(Stored data entries)
.....

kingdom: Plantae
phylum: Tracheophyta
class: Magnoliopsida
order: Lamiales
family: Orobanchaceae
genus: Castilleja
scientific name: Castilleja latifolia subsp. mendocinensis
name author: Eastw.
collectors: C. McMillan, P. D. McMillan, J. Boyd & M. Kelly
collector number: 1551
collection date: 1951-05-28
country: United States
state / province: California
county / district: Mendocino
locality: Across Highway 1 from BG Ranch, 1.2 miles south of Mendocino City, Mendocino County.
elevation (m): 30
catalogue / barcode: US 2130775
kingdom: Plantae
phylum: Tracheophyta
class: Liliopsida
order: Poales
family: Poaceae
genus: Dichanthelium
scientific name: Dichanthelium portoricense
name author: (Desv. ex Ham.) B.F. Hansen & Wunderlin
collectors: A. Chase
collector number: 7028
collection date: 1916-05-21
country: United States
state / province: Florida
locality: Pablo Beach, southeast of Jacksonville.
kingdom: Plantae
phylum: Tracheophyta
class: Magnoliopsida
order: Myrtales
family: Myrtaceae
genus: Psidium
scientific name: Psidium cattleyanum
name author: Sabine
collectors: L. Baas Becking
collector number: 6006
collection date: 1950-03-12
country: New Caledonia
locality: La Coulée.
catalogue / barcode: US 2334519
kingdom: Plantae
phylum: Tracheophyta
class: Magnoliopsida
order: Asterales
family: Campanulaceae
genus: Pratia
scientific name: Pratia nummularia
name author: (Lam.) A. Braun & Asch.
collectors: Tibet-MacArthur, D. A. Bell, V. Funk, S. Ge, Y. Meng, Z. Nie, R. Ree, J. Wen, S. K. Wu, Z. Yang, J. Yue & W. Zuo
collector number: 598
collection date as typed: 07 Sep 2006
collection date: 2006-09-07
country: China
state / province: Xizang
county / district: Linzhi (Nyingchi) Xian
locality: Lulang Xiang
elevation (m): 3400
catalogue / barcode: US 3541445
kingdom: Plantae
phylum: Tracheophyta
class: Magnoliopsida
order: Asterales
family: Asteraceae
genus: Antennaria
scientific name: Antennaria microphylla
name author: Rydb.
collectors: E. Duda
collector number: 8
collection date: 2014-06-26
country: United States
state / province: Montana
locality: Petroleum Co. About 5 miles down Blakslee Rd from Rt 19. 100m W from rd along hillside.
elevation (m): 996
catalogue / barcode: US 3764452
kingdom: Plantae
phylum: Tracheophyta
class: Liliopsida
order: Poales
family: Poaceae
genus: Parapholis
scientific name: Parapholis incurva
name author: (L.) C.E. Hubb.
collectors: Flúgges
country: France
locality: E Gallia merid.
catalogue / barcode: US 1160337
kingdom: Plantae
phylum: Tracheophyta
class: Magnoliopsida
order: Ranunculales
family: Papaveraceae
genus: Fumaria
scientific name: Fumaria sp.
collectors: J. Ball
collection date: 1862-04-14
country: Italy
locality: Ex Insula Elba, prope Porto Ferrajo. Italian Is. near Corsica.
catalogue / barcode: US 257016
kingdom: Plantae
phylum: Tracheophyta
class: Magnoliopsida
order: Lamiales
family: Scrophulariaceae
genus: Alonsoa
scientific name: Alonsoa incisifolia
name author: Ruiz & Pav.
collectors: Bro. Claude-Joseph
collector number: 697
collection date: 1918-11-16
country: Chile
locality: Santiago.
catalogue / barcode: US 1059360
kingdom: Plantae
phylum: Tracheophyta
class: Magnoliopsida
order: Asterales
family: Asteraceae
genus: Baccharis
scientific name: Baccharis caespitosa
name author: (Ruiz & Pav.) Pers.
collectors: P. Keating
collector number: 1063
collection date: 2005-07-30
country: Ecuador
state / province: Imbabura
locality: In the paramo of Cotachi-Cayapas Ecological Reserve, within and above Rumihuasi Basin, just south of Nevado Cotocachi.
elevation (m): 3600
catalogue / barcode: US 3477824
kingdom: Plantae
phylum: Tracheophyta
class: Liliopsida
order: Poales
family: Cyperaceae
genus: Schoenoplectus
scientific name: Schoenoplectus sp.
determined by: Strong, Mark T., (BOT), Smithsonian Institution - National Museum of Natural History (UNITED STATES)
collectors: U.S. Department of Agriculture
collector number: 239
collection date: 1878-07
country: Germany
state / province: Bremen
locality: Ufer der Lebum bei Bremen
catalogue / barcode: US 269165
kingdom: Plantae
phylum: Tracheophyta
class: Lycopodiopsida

.....

**GIVEN INSTRUCTION**
Rewrite the listing above as a two-column CSV with the headers "field" and "value". Give one row per entry, put each text in its own quoted field, and replace any line breaks with spaces.

**COMPLETED EXERCISE**
field,value
"kingdom:","Plantae"
"phylum:","Tracheophyta"
"class:","Magnoliopsida"
"order:","Lamiales"
"family:","Orobanchaceae"
"genus:","Castilleja"
"scientific name:","Castilleja latifolia subsp. mendocinensis"
"name author:","Eastw."
"collectors:","C. McMillan, P. D. McMillan, J. Boyd & M. Kelly"
"collector number:","1551"
"collection date:","1951-05-28"
"country:","United States"
"state / province:","California"
"county / district:","Mendocino"
"locality:","Across Highway 1 from BG Ranch, 1.2 miles south of Mendocino City, Mendocino County."
"elevation (m):","30"
"catalogue / barcode:","US 2130775"
"kingdom:","Plantae"
"phylum:","Tracheophyta"
"class:","Liliopsida"
"order:","Poales"
"family:","Poaceae"
"genus:","Dichanthelium"
"scientific name:","Dichanthelium portoricense"
"name author:","(Desv. ex Ham.) B.F. Hansen & Wunderlin"
"collectors:","A. Chase"
"collector number:","7028"
"collection date:","1916-05-21"
"country:","United States"
"state / province:","Florida"
"locality:","Pablo Beach, southeast of Jacksonville."
"kingdom:","Plantae"
"phylum:","Tracheophyta"
"class:","Magnoliopsida"
"order:","Myrtales"
"family:","Myrtaceae"
"genus:","Psidium"
"scientific name:","Psidium cattleyanum"
"name author:","Sabine"
"collectors:","L. Baas Becking"
"collector number:","6006"
"collection date:","1950-03-12"
"country:","New Caledonia"
"locality:","La Coulée."
"catalogue / barcode:","US 2334519"
"kingdom:","Plantae"
"phylum:","Tracheophyta"
"class:","Magnoliopsida"
"order:","Asterales"
"family:","Campanulaceae"
"genus:","Pratia"
"scientific name:","Pratia nummularia"
"name author:","(Lam.) A. Braun & Asch."
"collectors:","Tibet-MacArthur, D. A. Bell, V. Funk, S. Ge, Y. Meng, Z. Nie, R. Ree, J. Wen, S. K. Wu, Z. Yang, J. Yue & W. Zuo"
"collector number:","598"
"collection date as typed:","07 Sep 2006"
"collection date:","2006-09-07"
"country:","China"
"state / province:","Xizang"
"county / district:","Linzhi (Nyingchi) Xian"
"locality:","Lulang Xiang"
"elevation (m):","3400"
"catalogue / barcode:","US 3541445"
"kingdom:","Plantae"
"phylum:","Tracheophyta"
"class:","Magnoliopsida"
"order:","Asterales"
"family:","Asteraceae"
"genus:","Antennaria"
"scientific name:","Antennaria microphylla"
"name author:","Rydb."
"collectors:","E. Duda"
"collector number:","8"
"collection date:","2014-06-26"
"country:","United States"
"state / province:","Montana"
"locality:","Petroleum Co. About 5 miles down Blakslee Rd from Rt 19. 100m W from rd along hillside."
"elevation (m):","996"
"catalogue / barcode:","US 3764452"
"kingdom:","Plantae"
"phylum:","Tracheophyta"
"class:","Liliopsida"
"order:","Poales"
"family:","Poaceae"
"genus:","Parapholis"
"scientific name:","Parapholis incurva"
"name author:","(L.) C.E. Hubb."
"collectors:","Flúgges"
"country:","France"
"locality:","E Gallia merid."
"catalogue / barcode:","US 1160337"
"kingdom:","Plantae"
"phylum:","Tracheophyta"
"class:","Magnoliopsida"
"order:","Ranunculales"
"family:","Papaveraceae"
"genus:","Fumaria"
"scientific name:","Fumaria sp."
"collectors:","J. Ball"
"collection date:","1862-04-14"
"country:","Italy"
"locality:","Ex Insula Elba, prope Porto Ferrajo. Italian Is. near Corsica."
"catalogue / barcode:","US 257016"
"kingdom:","Plantae"
"phylum:","Tracheophyta"
"class:","Magnoliopsida"
"order:","Lamiales"
"family:","Scrophulariaceae"
"genus:","Alonsoa"
"scientific name:","Alonsoa incisifolia"
"name author:","Ruiz & Pav."
"collectors:","Bro. Claude-Joseph"
"collector number:","697"
"collection date:","1918-11-16"
"country:","Chile"
"locality:","Santiago."
"catalogue / barcode:","US 1059360"
"kingdom:","Plantae"
"phylum:","Tracheophyta"
"class:","Magnoliopsida"
"order:","Asterales"
"family:","Asteraceae"
"genus:","Baccharis"
"scientific name:","Baccharis caespitosa"
"name author:","(Ruiz & Pav.) Pers."
"collectors:","P. Keating"
"collector number:","1063"
"collection date:","2005-07-30"
"country:","Ecuador"
"state / province:","Imbabura"
"locality:","In the paramo of Cotachi-Cayapas Ecological Reserve, within and above Rumihuasi Basin, just south of Nevado Cotocachi."
"elevation (m):","3600"
"catalogue / barcode:","US 3477824"
"kingdom:","Plantae"
"phylum:","Tracheophyta"
"class:","Liliopsida"
"order:","Poales"
"family:","Cyperaceae"
"genus:","Schoenoplectus"
"scientific name:","Schoenoplectus sp."
"determined by:","Strong, Mark T., (BOT), Smithsonian Institution - National Museum of Natural History (UNITED STATES)"
"collectors:","U.S. Department of Agriculture"
"collector number:","239"
"collection date:","1878-07"
"country:","Germany"
"state / province:","Bremen"
"locality:","Ufer der Lebum bei Bremen"
"catalogue / barcode:","US 269165"
"kingdom:","Plantae"
"phylum:","Tracheophyta"
"class:","Lycopodiopsida"